Annemarie S. Baltay, & Rachel E. Abercrombie

Submitted July 1, 2024, SCEC Contribution #13468

We illustrate the systematic difference between moment magnitude and local magnitude, compared to seismic moment, for the SCEC/USGS Community Stress Drop Validation Study 2019 Ridgecrest data set, caused by underlying earthquake source physics. While the relationship between seismic moment and moment magnitude log10(M0) ~ 1.5* M is uniformly valid for all earthquake sizes [Hanks and Kanamori, 1979], the relationship between local magnitude ML and moment is itself magnitude dependent. For moderate events, ~3< M < ~7, M and M­L are coincident; for earthquakes smaller than ~M3, ML ~ 1.0 log M0 [Hanks and Boore, 1984]. This is a consequence of the corner frequency fc becoming larger and thus close to, or greater than, the upper frequency of observation, and implies that ML and M differ by a factor of 1.5 for these small events.
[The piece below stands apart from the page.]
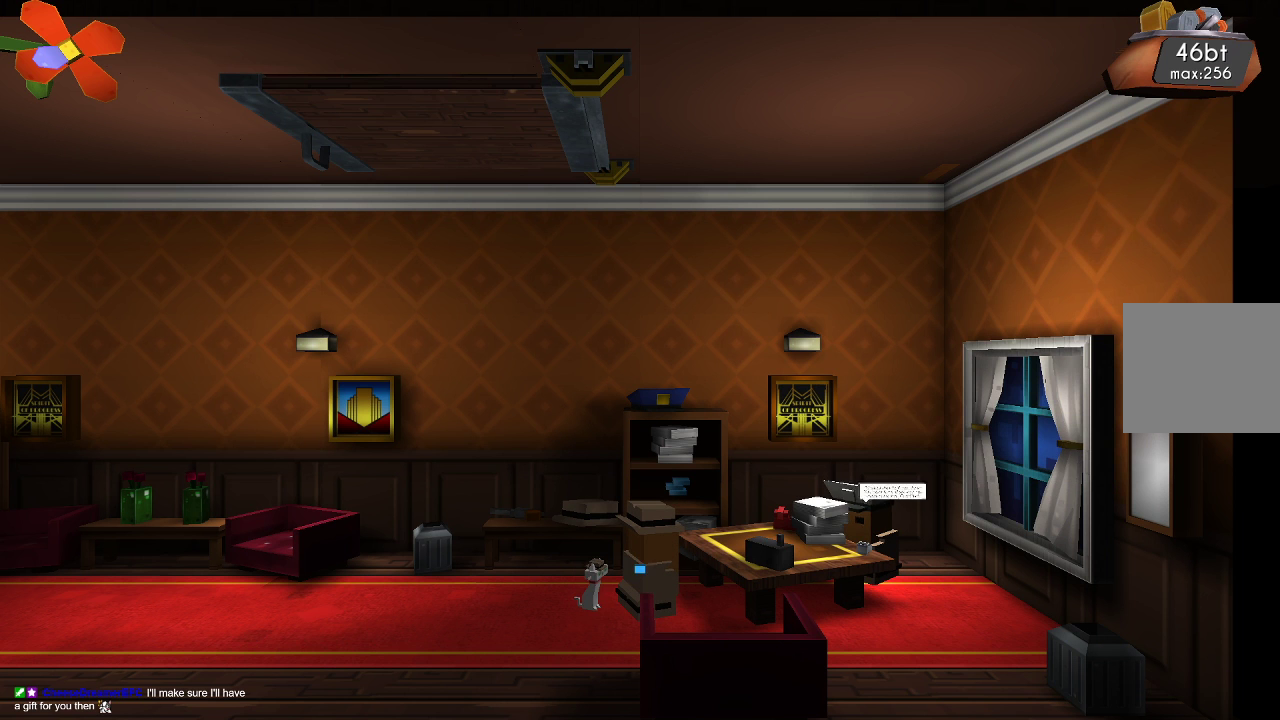
{"buttons": [], "left_stick": "center", "right_stick": "center", "events": []}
While this idea is not new, we propose a new, continuous relationship between local magnitude and moment, for magnitudes 2 to 6 which extrapolates to smaller and larger magnitudes, applicable to southern California specific to the Ridgecrest region. We make use of the plethora of seismic moments as submitted by many participants of the Community Stress Drop study, compared to the Southern California Seismic Network (SCSN) catalog magnitudes. Overall, the seismic moments in the Community Study recover moment magnitude well, so we use our new ML-MO to convert ML to M, essentially recovering the SCSN operational MLr scale. This systematic difference between local and moment magnitude has implications for spectral stress drop estimates, earthquake ground motion modeling, as well as other magnitude scales and earthquake statistics.

Citation
Baltay, A. S., & Abercrombie, R. E. (2024). Southern California Moment and Magnitude Scales from the SCEC/USGS Community Stress Drop Validation Study. Bulletin of the Seismological Society of America, (submitted).